"The request was once again denied." That phrase is doing a lot of work in Iran's latest statement, and the word "once again" is the part that matters most.
The Iranian football federation has confirmed it will file an official complaint with FIFA after US authorities refused to allow the national team to travel to Los Angeles two days before Sunday's group game against Belgium. Iran's technical staff wanted the extra time to adapt to match conditions — a 12pm local kickoff in LA heat — and complete their final preparations. The White House FIFA Task Force had other ideas.
Andrew Giuliani, the task force's executive director, spelled out the policy plainly: Iran gets in the day before the match, and leaves the same evening it ends. No exceptions. The same rules will apply for their final group game against Egypt in Seattle on 26 June.
The context behind the complaint
This isn't the first friction point. Iran were forced to leave Los Angeles the night of their opening 2-2 draw with New Zealand, and up to 15 team officials were reportedly refused US visas before the tournament even started. Their original training base in Tucson, Arizona was abandoned shortly before the World Cup began — they relocated to Tijuana, just across the Mexican border.
The cumulative picture is of a team managing a genuine competitive disadvantage, not just a diplomatic grievance.

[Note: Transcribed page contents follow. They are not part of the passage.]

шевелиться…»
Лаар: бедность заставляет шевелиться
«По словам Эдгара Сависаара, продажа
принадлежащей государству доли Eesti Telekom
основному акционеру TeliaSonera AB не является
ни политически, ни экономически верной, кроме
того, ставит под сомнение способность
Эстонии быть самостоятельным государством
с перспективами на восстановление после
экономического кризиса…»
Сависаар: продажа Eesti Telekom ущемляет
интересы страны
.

Preparation time matters at a World Cup. Arriving 24 hours before a noon kickoff, after crossing an international border, is not the same as two days of settled preparation — anyone who has coached or played at this level knows that.
Belgium will arrive with no such complications. That asymmetry is exactly what Iran's federation is putting on record with FIFA, and it's a harder argument to dismiss than it might first appear.
Whether FIFA does anything with the complaint is another matter entirely. But the paper trail is being built, match by match.